--- Aim of the task ---
Give back every line of the material below exactly, but no images.

--- Dataset excerpt ---
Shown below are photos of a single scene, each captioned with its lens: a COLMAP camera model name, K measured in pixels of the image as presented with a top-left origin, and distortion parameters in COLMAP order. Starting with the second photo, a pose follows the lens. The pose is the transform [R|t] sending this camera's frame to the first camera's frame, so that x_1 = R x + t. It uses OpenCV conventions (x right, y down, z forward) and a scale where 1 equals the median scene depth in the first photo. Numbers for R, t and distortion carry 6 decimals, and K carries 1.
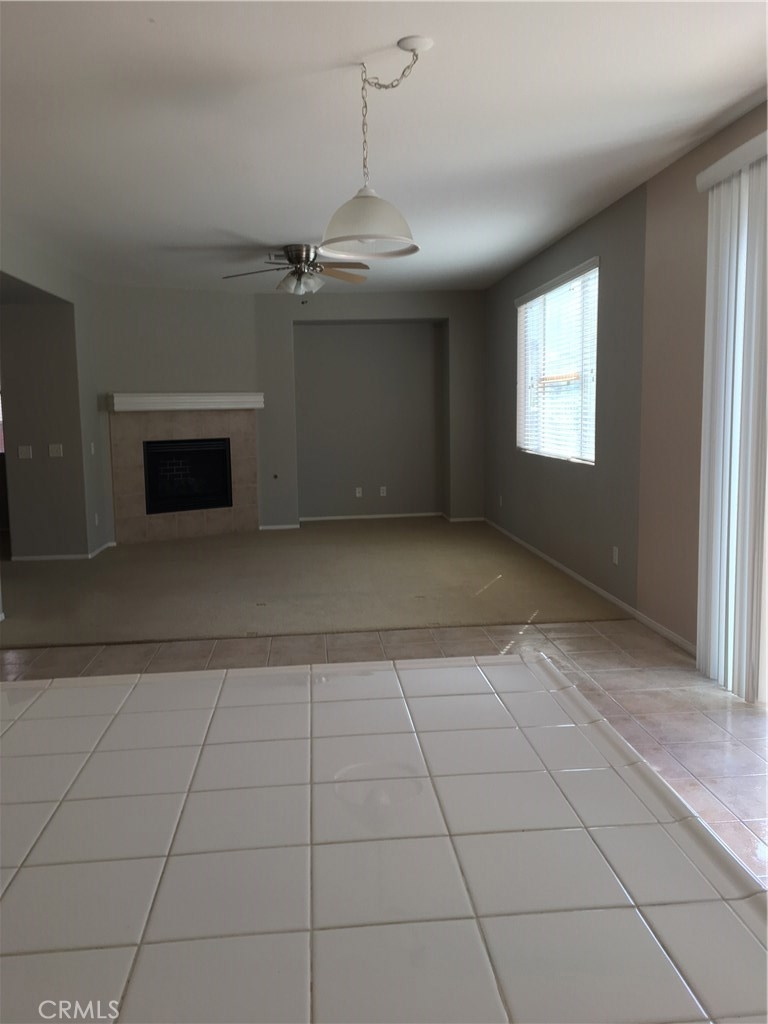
lens RADIAL K [[862.9, 0, 384.0], [0, 862.9, 512.0], [0, 0, 1]] dist [0.094872, -0.131750]
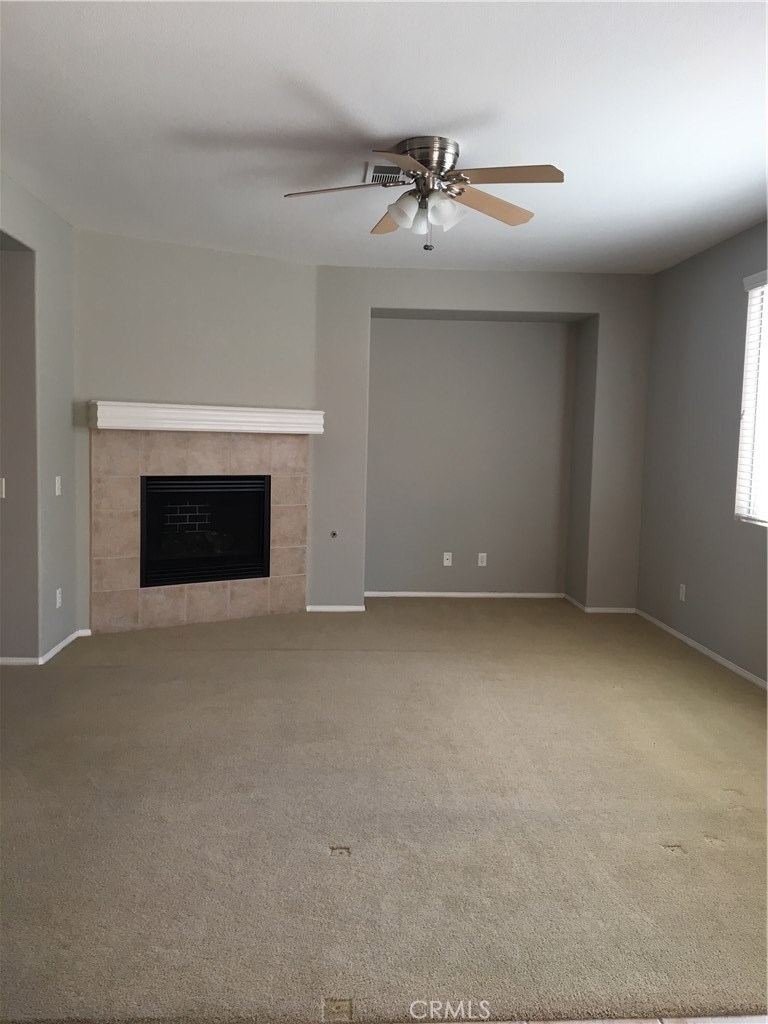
lens RADIAL K [[862.6, 0, 385.0], [0, 862.6, 530.5], [0, 0, 1]] dist [0.058162, -0.001706]
pose [[0.998522, 0.048852, -0.023798, -0.073234], [-0.049112, 0.998739, -0.010453, -0.041227], [0.023257, 0.011606, 0.999662, 0.338424]]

--- Task response ---
Shown below are photos of a single scene, each captioned with its lens: a COLMAP camera model name, K measured in pixels of the image as presented with a top-left origin, and distortion parameters in COLMAP order. Starting with the second photo, a pose follows the lens. The pose is the transform [R|t] sending this camera's frame to the first camera's frame, so that x_1 = R x + t. It uses OpenCV conventions (x right, y down, z forward) and a scale where 1 equals the median scene depth in the first photo. Numbers for R, t and distortion carry 6 decimals, and K carries 1.
lens RADIAL K [[862.9, 0, 384.0], [0, 862.9, 512.0], [0, 0, 1]] dist [0.094872, -0.131750]
lens RADIAL K [[862.6, 0, 385.0], [0, 862.6, 530.5], [0, 0, 1]] dist [0.058162, -0.001706]
pose [[0.998522, 0.048852, -0.023798, -0.073234], [-0.049112, 0.998739, -0.010453, -0.041227], [0.023257, 0.011606, 0.999662, 0.338424]]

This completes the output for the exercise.